FMCSC_MINI_MODE 3 FMCSC_MINI_UPTOL 0.0 FMCSC_MINI_XYZ_STEPSIZE 0.05 FMCSC_MINI_MEMORY 25
We decide not to accept any uphill propagation and set a memory length of 25 steps. Then run:

campari_threads -k water.key >& log6
It is quite challenging to predict whether a more complicated technique like BFGS will also perform better. The average curvature of the energy landscape for a dense, polar liquid is very high and consequently contains much useful information. The opposite is true in dilute systems where curvature is low. The problem is that this information is not trivially usable in a discrete scheme, and step sizes matter a lot. Just like the minimization progress itself, the added value of the Hessian estimation depends on these step sizes (and this problem is made worse by working in an internal coordinate space), and the BFGS method may easily become the least efficient of the three minimizers. It is also prone to stability issues if there are dihedral angle degrees of freedom to consider in addition to rigid-body degrees of freedom (see FMCSC_MINI_INT_STEPSIZE). If minimization is indeed the method of choice for a given problem, we recommend to try all algorithms. The BFGS method (FMCSC_MINI_MODE is 3) offers, from a theoretical vantage point, the best peak performance. The steepest descent method (FMCSC_MINI_MODE is 1) is most robust but generally slowest while the CG method (FMCSC_MINI_MODE is 2) may offer a suitable compromise between robustness and efficiency.
However, it has to be said that for a system that it is relatively far away from an energetic minimum and contains many tightly coupled degrees of freedom, the fastest minimization technique by far is the stochastic minimizer (FMCSC_MINI_MODE is 4), which is based on (temperature) annealing and molecular dynamics. This technique is also vastly superior in escaping from local minima, which are frequently uninteresting. It mainly requires setting four parameters as follows. The algorithm spends a fraction of the total steps at a high temperature set by keyword FMCSC_TEMP before cooling to a target temperature with a rate detemined by the coupling time of the thermostat in use. To give it a try for the system at hand, add/append keywords as follows:

FMCSC_MINI_MODE 4 FMCSC_MINI_SC_TBATH 1.0 # in K FMCSC_MINI_SC_HEAT 0.25 # fraction of NRSTEPS FMCSC_TSTAT_TAU 0.2 # in ps FMCSC_TEMP 330.0 # in K FMCSC_NRSTEPS 5000 # must be adjusted explicitly FMCSCS_MINI_SC_SDSTEPS 0 # no need
Here we use 25% of 5000 steps at 330K before cooling down to 1K. While the system is at the high sampling temperature, termination cannot occur (unless nonsensical values for FMCSC_TEMP or FMCSC_MINI_GRMS have been chosen). Thus, the extent of the run should always be set explicitly.

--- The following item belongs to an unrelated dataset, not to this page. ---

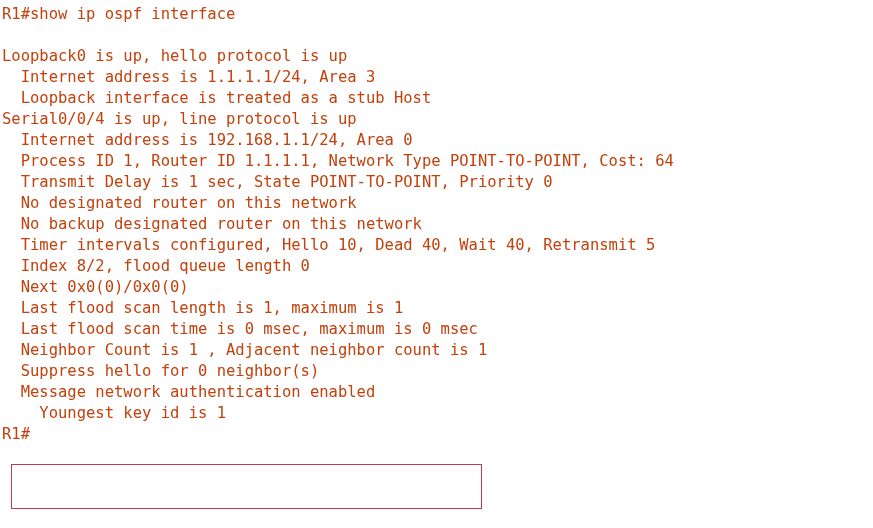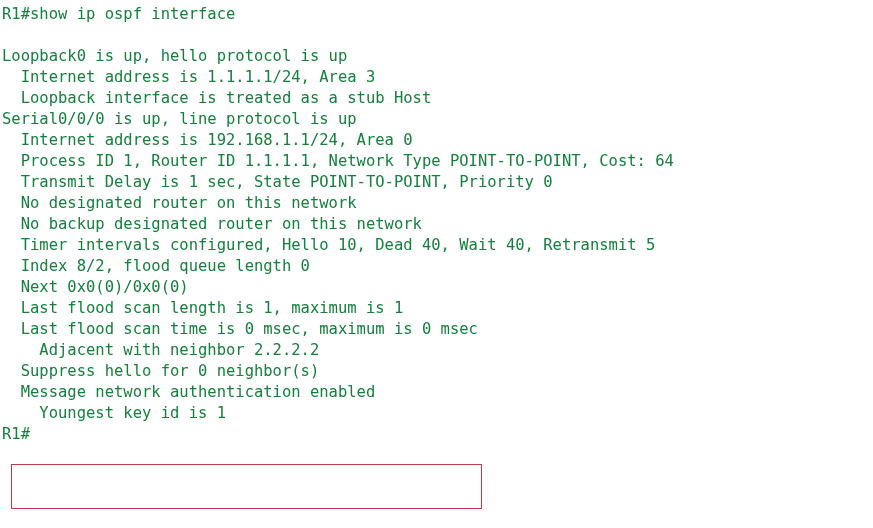"R1#show ip ospf interface" .term-line { color: #15803d -> #c2410c }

campari_threads -k water.key >& log7
While it might not always be what you want to do, this stochastic method clearly offers some favorable properties (better global optimization, predictable runtime, natural dynamics) compared to canonical minimzers.

Epilogue - What else to try

To conclude this tutorial, you could attempt three more things. First, you could take the final structure obtained in the very last run and use it as input for a secondary minimization using a canonical minimizer. The minimization of that structure should be a much better-defined process yielding similar results for all canonical minimizers. The second would be to play the game of attempting to find parameters that give you the maximal rate in potential energy relaxation over the entire progress trace (it is quite common for steepest descent to be very competitive early on but slow to converge later). The third would be to compare the final structures of all the converged runs to each other. Some of these may be mutually consistent indicating that minimization found a similar solution to the optimization problem.